If that trend continues it could test the target set by the federal administration of Prime Minister Justin Trudeau to make Canada carbon-neutral by 2050.
Canada-wide program The national government launched a Canada-wide program on Jan. 1 to better measure and reduce methane emissions - which are estimated at 25 times greater than carbon dioxide output.
Some provinces, including Alberta, implemented their own methane regulations to match the federal goal, but it wasn’t until mid-May that Alberta agreed to bring its controls into line with the Trudeau government’s minimum standards after what it described as a period of “aggressive negotiations.”
The federal plan aims to cut national methane emissions from the oil and gas sector by 40 to 45% from 2012 levels by 2025, but that target was meaningless without the participation of Alberta whose oil and gas industry accounts for 70% of provincial methane emissions, of which 25% come from upstream activity.
Stricter than US program Canada’s petroleum industry says the program, if fully implemented, will be the strictest approach to global methane emissions, contrasting with the United States, where the Trump administration is rolling back methane curbs.
During pandemic-induced oil production cuts, energy producers have been forced to reduce capital spending to survive.
But the sudden surge in estimated GHG output during a period of downturn is expected to compound the challenges facing governments.
“The fact that we are spending less on technology and adoption means the (government) goals and targets are meaningless,” Audrey Macarenhas, chief executive officer of Questor Technology, which develops technologies to help companies meet emissions targets, told Reuters. “We don’t have a clear idea of how step by step we’re going to get there.”
However, Terry Abel, executive vice president of the Canadian Association of Petroleum Producers, said it is too early to say that the new emissions statistics will cause Canada to miss its 2025 target.

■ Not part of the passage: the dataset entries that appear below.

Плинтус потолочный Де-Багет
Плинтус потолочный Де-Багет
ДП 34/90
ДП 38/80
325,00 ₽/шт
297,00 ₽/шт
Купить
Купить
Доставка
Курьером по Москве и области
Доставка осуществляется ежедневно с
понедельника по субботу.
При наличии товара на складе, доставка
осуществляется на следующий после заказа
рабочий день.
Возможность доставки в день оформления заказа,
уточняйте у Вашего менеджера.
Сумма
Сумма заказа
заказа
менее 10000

“We always expected that if the regulations didn’t achieve the desired outcome, the regulations would perhaps become even more stringent,” he said.
Canada’s Environment Minister Jonathan Wilkinson said his government hopes that federal loans to help the industry achieve GHG reductions will be in place “within weeks.”
Spokesmen for Canadian Natural Resources and Cenovus Energy, two of Canada’s leading oil and gas producers, say the bigger operators are ahead of schedule, while the Alberta Energy Regulator is setting up a surveillance program to ensure compliance with the methane targets.